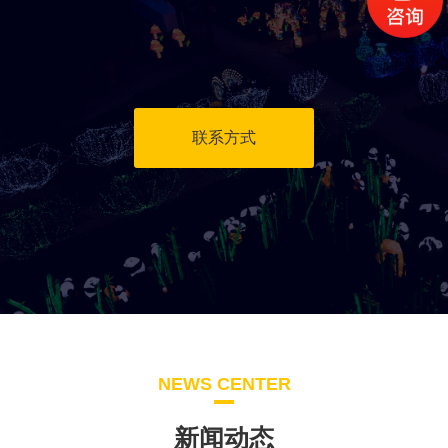
联系方式
NEWS CENTER
新闻动态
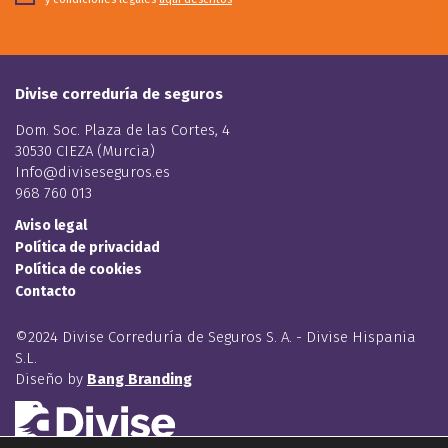
Divise correduría de seguros
Dom. Soc. Plaza de las Cortes, 4
30530 CIEZA (Murcia)
Info@diviseseguros.es
968 760 013
Aviso legal
Política de privacidad
Política de cookies
Contacto
©2024 Divise Correduría de Seguros S. A. - Divise Hispania
S.L.
Diseño by
Bang Branding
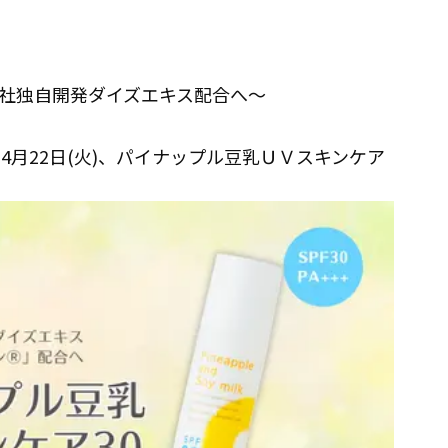
自社独自開発ダイズエキス配合へ～
4月22日(火)、パイナップル豆乳ＵＶスキンケア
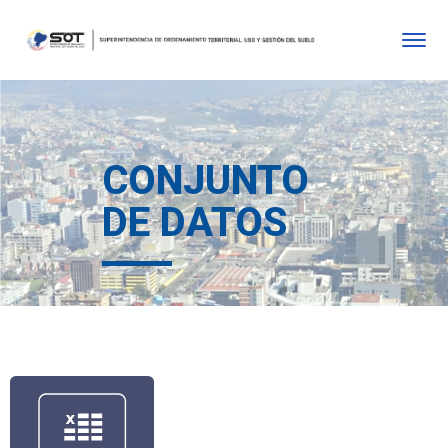
CONJUNTO
DE DATOS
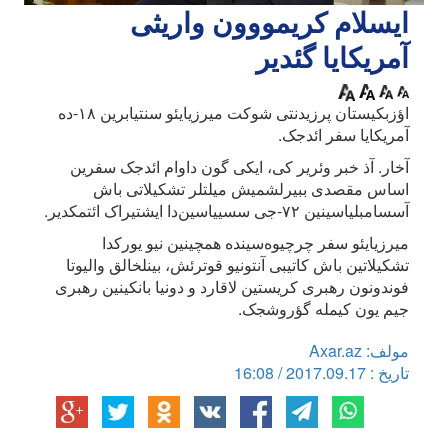
ایسلام کریمووون واریثی
آمریکایا گئدیر
اؤزبکیستان پرزیدنتی شوکت میرزیایئو سنتیابرین ۱۸-ده
آمریکایا سفر ائد‌جک.
آخار. آذ خبر وئریر کی، ایکی گون داوام ائد‌جک سفرین
اساس مقصدی ببیرلشمیش میلتلر تشکیلاتی باش
آسسامبلیاسینین ۷۲-جی سسییاسین‌دا ایشتیراک ائتمکدیر.
میرزیایئو سفر چرچیوه‌سینده همچینین نیو یورکدا
تشکیلاتین باش کاتیبی آنتونیو قوترئش، بینلخالق والیوتا
فوندونون رهبری کریستین لاقارد و دونیا بانکینین رهبری
جیم یون کیمله گؤروشجک.
مولف: Axar.az
تاریخ : 2017.09.17 / 16:08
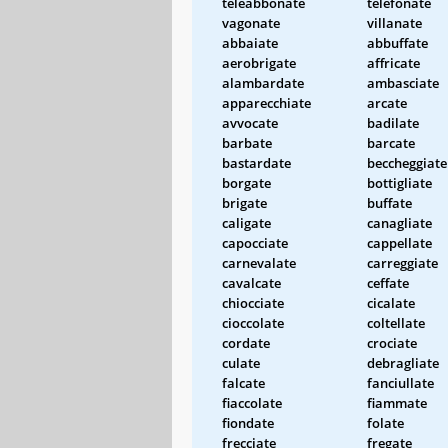
teleabbonate
telefonate
vagonate
villanate
abbaiate
abbuffate
aerobrigate
affricate
alambardate
ambasciate
apparecchiate
arcate
avvocate
badilate
barbate
barcate
bastardate
beccheggiate
borgate
bottigliate
brigate
buffate
caligate
canagliate
capocciate
cappellate
carnevalate
carreggiate
cavalcate
ceffate
chiocciate
cicalate
cioccolate
coltellate
cordate
crociate
culate
debragliate
falcate
fanciullate
fiaccolate
fiammate
fiondate
folate
frecciate
fregate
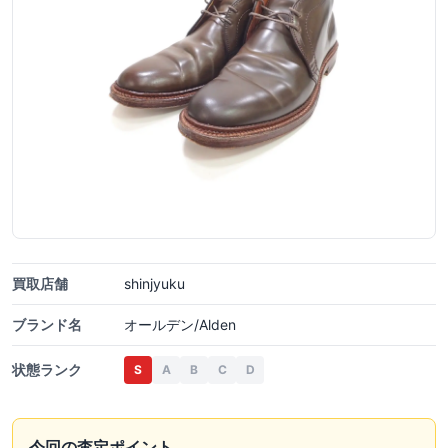
買取店舗
shinjyuku
ブランド名
オールデン/Alden
状態ランク
S
A
B
C
D
今回の査定ポイント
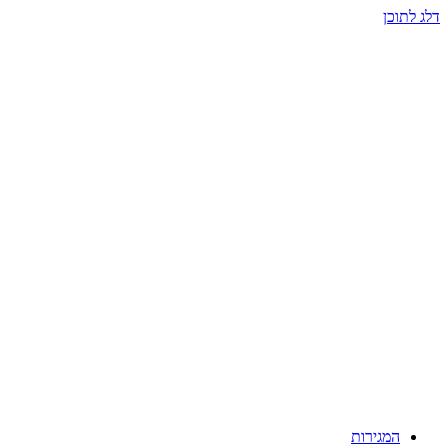
דלג לתוכן
המגירות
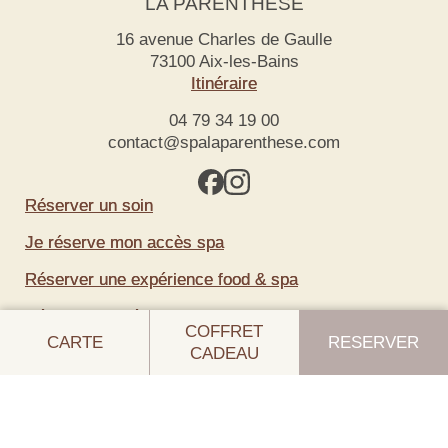
LA PARENTHESE
16 avenue Charles de Gaulle
73100 Aix-les-Bains
Itinéraire
04 79 34 19 00
contact@spalaparenthese.com
Réserver un soin
Je réserve mon accès spa
Réserver une expérience food & spa
Réserver un séjour
COFFRET
CARTE
RESERVER
CADEAU
Offrir un coffret cadeau
Recrutement
Newsletter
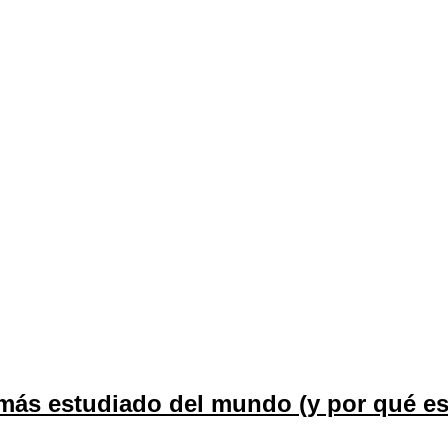
más estudiado del mundo (y por qué es 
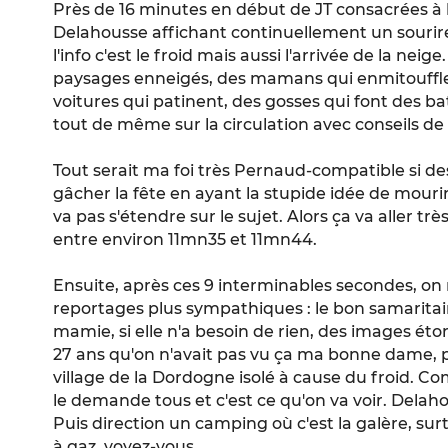
Près de 16 minutes en début de JT consacrées à
Delahousse affichant continuellement un souri
l'info c'est le froid mais aussi l'arrivée de la nei
paysages enneigés, des mamans qui enmitoufflen
voitures qui patinent, des gosses qui font des bat
tout de même sur la circulation avec conseils d
Tout serait ma foi très Pernaud-compatible si d
gâcher la fête en ayant la stupide idée de mouri
va pas s'étendre sur le sujet. Alors ça va aller trè
entre environ 11mn35 et 11mn44.
Ensuite, après ces 9 interminables secondes, on 
reportages plus sympathiques : le bon samaritain
mamie, si elle n'a besoin de rien, des images ét
27 ans qu'on n'avait pas vu ça ma bonne dame, 
village de la Dordogne isolé à cause du froid. Co
le demande tous et c'est ce qu'on va voir. Delahou
Puis direction un camping où c'est la galère, sur
à gaz, voyez-vous.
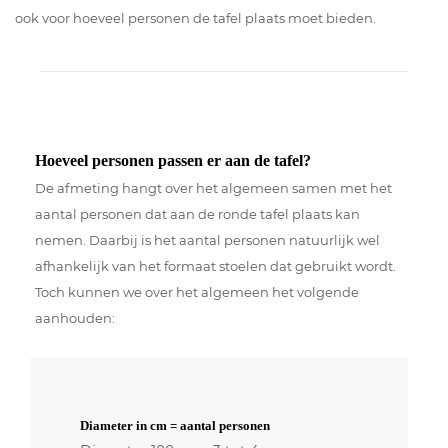
ook voor hoeveel personen de tafel plaats moet bieden.
Hoeveel personen passen er aan de tafel?
De afmeting hangt over het algemeen samen met het
aantal personen dat aan de ronde tafel plaats kan
nemen. Daarbij is het aantal personen natuurlijk wel
afhankelijk van het formaat stoelen dat gebruikt wordt.
Toch kunnen we over het algemeen het volgende
aanhouden:
Diameter in cm = aantal personen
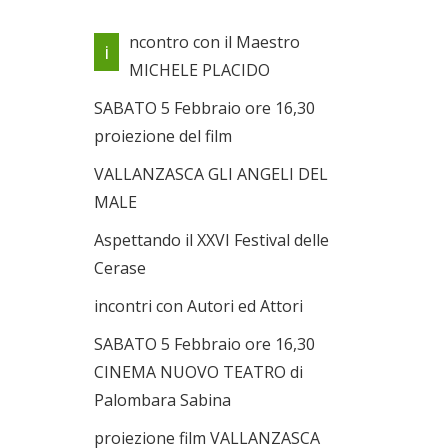
Locandina evento
ncontro con il Maestro
i
Il 05/02/2011
MICHELE PLACIDO
SABATO 5 Febbraio ore 16,30
proiezione del film
VALLANZASCA GLI ANGELI DEL
MALE
Aspettando il XXVI Festival delle
Cerase
incontri con Autori ed Attori
SABATO 5 Febbraio ore 16,30
CINEMA NUOVO TEATRO di
Palombara Sabina
proiezione film VALLANZASCA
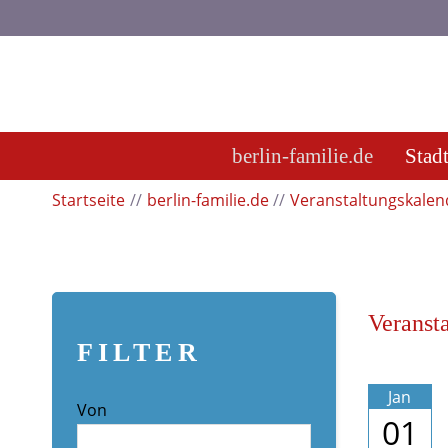
berlin-familie.de
Stad
Startseite
berlin-familie.de
Veranstaltungskalen
Veranst
FILTER
Jan
Von
01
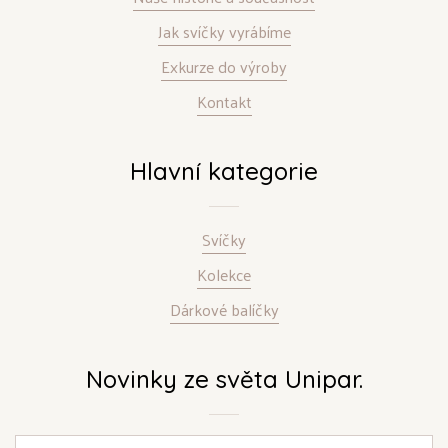
Jak svíčky vyrábíme
Exkurze do výroby
Kontakt
Hlavní kategorie
Svíčky
Kolekce
Dárkové balíčky
Novinky ze světa Unipar.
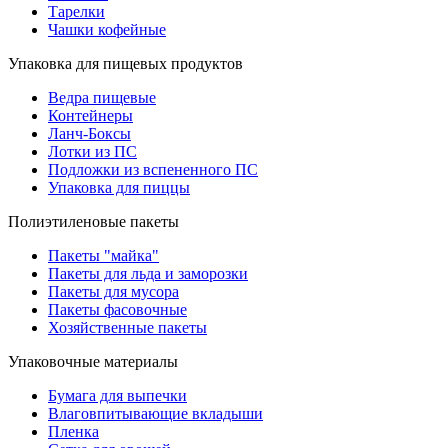
Тарелки
Чашки кофейные
Упаковка для пищевых продуктов
Ведра пищевые
Контейнеры
Ланч-Боксы
Лотки из ПС
Подложки из вспененного ПС
Упаковка для пиццы
Полиэтиленовые пакеты
Пакеты "майка"
Пакеты для льда и заморозки
Пакеты для мусора
Пакеты фасовочные
Хозяйственные пакеты
Упаковочные материалы
Бумага для выпечки
Влаговпитывающие вкладыши
Пленка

TRY IT: Reproduce the text of all the items above, substituting "berlin-familie.com" for every occurrence of "berlin-familie.de" and leaving everything else unchanged. Omit the pictures from your answer.

FINISHED TASK:
联系方式
NEWS CENTER
新闻动态
Divise correduría de seguros
Dom. Soc. Plaza de las Cortes, 4
30530 CIEZA (Murcia)
Info@diviseseguros.es
968 760 013
Aviso legal
Política de privacidad
Política de cookies
Contacto
©2024 Divise Correduría de Seguros S. A. - Divise Hispania
S.L.
Diseño by
Bang Branding
自社独自開発ダイズエキス配合へ～
4月22日(火)、パイナップル豆乳ＵＶスキンケア
CONJUNTO
DE DATOS
ایسلام کریمووون واریثی
آمریکایا گئدیر
اؤزبکیستان پرزیدنتی شوکت میرزیایئو سنتیابرین ۱۸-ده
آمریکایا سفر ائد‌جک.
آخار. آذ خبر وئریر کی، ایکی گون داوام ائد‌جک سفرین
اساس مقصدی ببیرلشمیش میلتلر تشکیلاتی باش
آسسامبلیاسینین ۷۲-جی سسییاسین‌دا ایشتیراک ائتمکدیر.
میرزیایئو سفر چرچیوه‌سینده همچینین نیو یورکدا
تشکیلاتین باش کاتیبی آنتونیو قوترئش، بینلخالق والیوتا
فوندونون رهبری کریستین لاقارد و دونیا بانکینین رهبری
جیم یون کیمله گؤروشجک.
مولف: Axar.az
تاریخ : 2017.09.17 / 16:08
teleabbonate
telefonate
vagonate
villanate
abbaiate
abbuffate
aerobrigate
affricate
alambardate
ambasciate
apparecchiate
arcate
avvocate
badilate
barbate
barcate
bastardate
beccheggiate
borgate
bottigliate
brigate
buffate
caligate
canagliate
capocciate
cappellate
carnevalate
carreggiate
cavalcate
ceffate
chiocciate
cicalate
cioccolate
coltellate
cordate
crociate
culate
debragliate
falcate
fanciullate
fiaccolate
fiammate
fiondate
folate
frecciate
fregate
買取店舗
shinjyuku
ブランド名
オールデン/Alden
状態ランク
S
A
B
C
D
今回の査定ポイント
דלג לתוכן
המגירות
LA PARENTHESE
16 avenue Charles de Gaulle
73100 Aix-les-Bains
Itinéraire
04 79 34 19 00
contact@spalaparenthese.com
Réserver un soin
Je réserve mon accès spa
Réserver une expérience food & spa
Réserver un séjour
COFFRET
CARTE
RESERVER
CADEAU
Offrir un coffret cadeau
Recrutement
Newsletter
más estudiado del mundo (y por qué es 
Près de 16 minutes en début de JT consacrées à
Delahousse affichant continuellement un souri
l'info c'est le froid mais aussi l'arrivée de la nei
paysages enneigés, des mamans qui enmitoufflen
voitures qui patinent, des gosses qui font des bat
tout de même sur la circulation avec conseils d
Tout serait ma foi très Pernaud-compatible si d
gâcher la fête en ayant la stupide idée de mouri
va pas s'étendre sur le sujet. Alors ça va aller trè
entre environ 11mn35 et 11mn44.
Ensuite, après ces 9 interminables secondes, on 
reportages plus sympathiques : le bon samaritain
mamie, si elle n'a besoin de rien, des images ét
27 ans qu'on n'avait pas vu ça ma bonne dame, 
village de la Dordogne isolé à cause du froid. Co
le demande tous et c'est ce qu'on va voir. Delahou
Puis direction un camping où c'est la galère, sur
à gaz, voyez-vous.
ook voor hoeveel personen de tafel plaats moet bieden.
Hoeveel personen passen er aan de tafel?
De afmeting hangt over het algemeen samen met het
aantal personen dat aan de ronde tafel plaats kan
nemen. Daarbij is het aantal personen natuurlijk wel
afhankelijk van het formaat stoelen dat gebruikt wordt.
Toch kunnen we over het algemeen het volgende
aanhouden:
Diameter in cm = aantal personen
Locandina evento
ncontro con il Maestro
i
Il 05/02/2011
MICHELE PLACIDO
SABATO 5 Febbraio ore 16,30
proiezione del film
VALLANZASCA GLI ANGELI DEL
MALE
Aspettando il XXVI Festival delle
Cerase
incontri con Autori ed Attori
SABATO 5 Febbraio ore 16,30
CINEMA NUOVO TEATRO di
Palombara Sabina
proiezione film VALLANZASCA
berlin-familie.com
Stad
Startseite
berlin-familie.com
Veranstaltungskalen
Veranst
FILTER
Jan
Von
01
Jak svíčky vyrábíme
Exkurze do výroby
Kontakt
Hlavní kategorie
Svíčky
Kolekce
Dárkové balíčky
Novinky ze světa Unipar.
Тарелки
Чашки кофейные
Упаковка для пищевых продуктов
Ведра пищевые
Контейнеры
Ланч-Боксы
Лотки из ПС
Подложки из вспененного ПС
Упаковка для пиццы
Полиэтиленовые пакеты
Пакеты "майка"
Пакеты для льда и заморозки
Пакеты для мусора
Пакеты фасовочные
Хозяйственные пакеты
Упаковочные материалы
Бумага для выпечки
Влаговпитывающие вкладыши
Пленка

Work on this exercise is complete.